Each record is to be duplicated exactly, with nothing added.

Stored data
■ ■ ■
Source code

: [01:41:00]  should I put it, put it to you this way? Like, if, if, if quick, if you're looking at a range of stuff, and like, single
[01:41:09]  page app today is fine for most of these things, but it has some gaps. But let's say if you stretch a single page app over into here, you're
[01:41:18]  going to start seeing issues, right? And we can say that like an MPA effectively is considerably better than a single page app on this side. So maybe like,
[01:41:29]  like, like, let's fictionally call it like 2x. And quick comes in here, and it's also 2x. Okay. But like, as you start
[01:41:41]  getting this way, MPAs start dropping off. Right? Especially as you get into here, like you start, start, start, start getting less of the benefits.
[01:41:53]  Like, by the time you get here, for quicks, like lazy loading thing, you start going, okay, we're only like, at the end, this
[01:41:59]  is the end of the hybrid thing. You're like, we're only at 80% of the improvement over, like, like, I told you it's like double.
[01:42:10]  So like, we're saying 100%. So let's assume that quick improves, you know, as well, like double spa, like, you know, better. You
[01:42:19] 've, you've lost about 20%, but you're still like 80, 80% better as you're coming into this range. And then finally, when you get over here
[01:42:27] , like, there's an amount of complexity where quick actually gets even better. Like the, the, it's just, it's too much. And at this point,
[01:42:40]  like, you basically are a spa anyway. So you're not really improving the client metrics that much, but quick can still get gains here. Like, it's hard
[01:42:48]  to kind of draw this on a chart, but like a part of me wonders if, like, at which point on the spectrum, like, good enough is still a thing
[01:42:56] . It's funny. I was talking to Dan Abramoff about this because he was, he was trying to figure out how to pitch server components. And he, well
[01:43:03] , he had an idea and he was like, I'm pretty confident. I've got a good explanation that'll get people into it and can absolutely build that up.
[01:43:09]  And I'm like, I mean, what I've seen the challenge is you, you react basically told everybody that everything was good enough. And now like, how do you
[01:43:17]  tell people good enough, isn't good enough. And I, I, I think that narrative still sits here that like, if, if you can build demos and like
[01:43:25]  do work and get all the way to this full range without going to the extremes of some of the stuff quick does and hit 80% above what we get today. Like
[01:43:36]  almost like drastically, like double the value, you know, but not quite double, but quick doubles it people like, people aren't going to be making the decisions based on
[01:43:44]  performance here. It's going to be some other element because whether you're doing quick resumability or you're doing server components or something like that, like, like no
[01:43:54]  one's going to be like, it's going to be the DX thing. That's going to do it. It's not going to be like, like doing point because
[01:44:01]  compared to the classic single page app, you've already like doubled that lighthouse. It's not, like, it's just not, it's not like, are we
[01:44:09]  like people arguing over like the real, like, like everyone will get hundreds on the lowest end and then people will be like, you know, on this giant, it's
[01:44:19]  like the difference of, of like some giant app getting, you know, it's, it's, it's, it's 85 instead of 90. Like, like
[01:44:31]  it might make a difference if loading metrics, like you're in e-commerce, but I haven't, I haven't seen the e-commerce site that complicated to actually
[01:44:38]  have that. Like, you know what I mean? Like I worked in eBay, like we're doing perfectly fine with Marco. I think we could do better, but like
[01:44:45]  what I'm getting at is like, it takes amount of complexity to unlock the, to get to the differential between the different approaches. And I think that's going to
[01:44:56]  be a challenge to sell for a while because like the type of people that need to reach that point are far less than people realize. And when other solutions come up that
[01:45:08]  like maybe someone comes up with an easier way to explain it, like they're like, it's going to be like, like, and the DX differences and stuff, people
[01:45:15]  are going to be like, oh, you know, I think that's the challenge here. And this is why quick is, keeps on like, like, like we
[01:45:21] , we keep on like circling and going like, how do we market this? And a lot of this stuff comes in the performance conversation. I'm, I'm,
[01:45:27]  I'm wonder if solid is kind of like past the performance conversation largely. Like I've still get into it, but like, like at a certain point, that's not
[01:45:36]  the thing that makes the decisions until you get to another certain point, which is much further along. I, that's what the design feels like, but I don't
■ ■ ■
Result below ▸
Source code

: [01:41:00]  should I put it, put it to you this way? Like, if, if, if quick, if you're looking at a range of stuff, and like, single
[01:41:09]  page app today is fine for most of these things, but it has some gaps. But let's say if you stretch a single page app over into here, you're
[01:41:18]  going to start seeing issues, right? And we can say that like an MPA effectively is considerably better than a single page app on this side. So maybe like,
[01:41:29]  like, like, let's fictionally call it like 2x. And quick comes in here, and it's also 2x. Okay. But like, as you start
[01:41:41]  getting this way, MPAs start dropping off. Right? Especially as you get into here, like you start, start, start, start getting less of the benefits.
[01:41:53]  Like, by the time you get here, for quicks, like lazy loading thing, you start going, okay, we're only like, at the end, this
[01:41:59]  is the end of the hybrid thing. You're like, we're only at 80% of the improvement over, like, like, I told you it's like double.
[01:42:10]  So like, we're saying 100%. So let's assume that quick improves, you know, as well, like double spa, like, you know, better. You
[01:42:19] 've, you've lost about 20%, but you're still like 80, 80% better as you're coming into this range. And then finally, when you get over here
[01:42:27] , like, there's an amount of complexity where quick actually gets even better. Like the, the, it's just, it's too much. And at this point,
[01:42:40]  like, you basically are a spa anyway. So you're not really improving the client metrics that much, but quick can still get gains here. Like, it's hard
[01:42:48]  to kind of draw this on a chart, but like a part of me wonders if, like, at which point on the spectrum, like, good enough is still a thing
[01:42:56] . It's funny. I was talking to Dan Abramoff about this because he was, he was trying to figure out how to pitch server components. And he, well
[01:43:03] , he had an idea and he was like, I'm pretty confident. I've got a good explanation that'll get people into it and can absolutely build that up.
[01:43:09]  And I'm like, I mean, what I've seen the challenge is you, you react basically told everybody that everything was good enough. And now like, how do you
[01:43:17]  tell people good enough, isn't good enough. And I, I, I think that narrative still sits here that like, if, if you can build demos and like
[01:43:25]  do work and get all the way to this full range without going to the extremes of some of the stuff quick does and hit 80% above what we get today. Like
[01:43:36]  almost like drastically, like double the value, you know, but not quite double, but quick doubles it people like, people aren't going to be making the decisions based on
[01:43:44]  performance here. It's going to be some other element because whether you're doing quick resumability or you're doing server components or something like that, like, like no
[01:43:54]  one's going to be like, it's going to be the DX thing. That's going to do it. It's not going to be like, like doing point because
[01:44:01]  compared to the classic single page app, you've already like doubled that lighthouse. It's not, like, it's just not, it's not like, are we
[01:44:09]  like people arguing over like the real, like, like everyone will get hundreds on the lowest end and then people will be like, you know, on this giant, it's
[01:44:19]  like the difference of, of like some giant app getting, you know, it's, it's, it's, it's 85 instead of 90. Like, like
[01:44:31]  it might make a difference if loading metrics, like you're in e-commerce, but I haven't, I haven't seen the e-commerce site that complicated to actually
[01:44:38]  have that. Like, you know what I mean? Like I worked in eBay, like we're doing perfectly fine with Marco. I think we could do better, but like
[01:44:45]  what I'm getting at is like, it takes amount of complexity to unlock the, to get to the differential between the different approaches. And I think that's going to
[01:44:56]  be a challenge to sell for a while because like the type of people that need to reach that point are far less than people realize. And when other solutions come up that
[01:45:08]  like maybe someone comes up with an easier way to explain it, like they're like, it's going to be like, like, and the DX differences and stuff, people
[01:45:15]  are going to be like, oh, you know, I think that's the challenge here. And this is why quick is, keeps on like, like, like we
[01:45:21] , we keep on like circling and going like, how do we market this? And a lot of this stuff comes in the performance conversation. I'm, I'm,
[01:45:27]  I'm wonder if solid is kind of like past the performance conversation largely. Like I've still get into it, but like, like at a certain point, that's not
[01:45:36]  the thing that makes the decisions until you get to another certain point, which is much further along. I, that's what the design feels like, but I don't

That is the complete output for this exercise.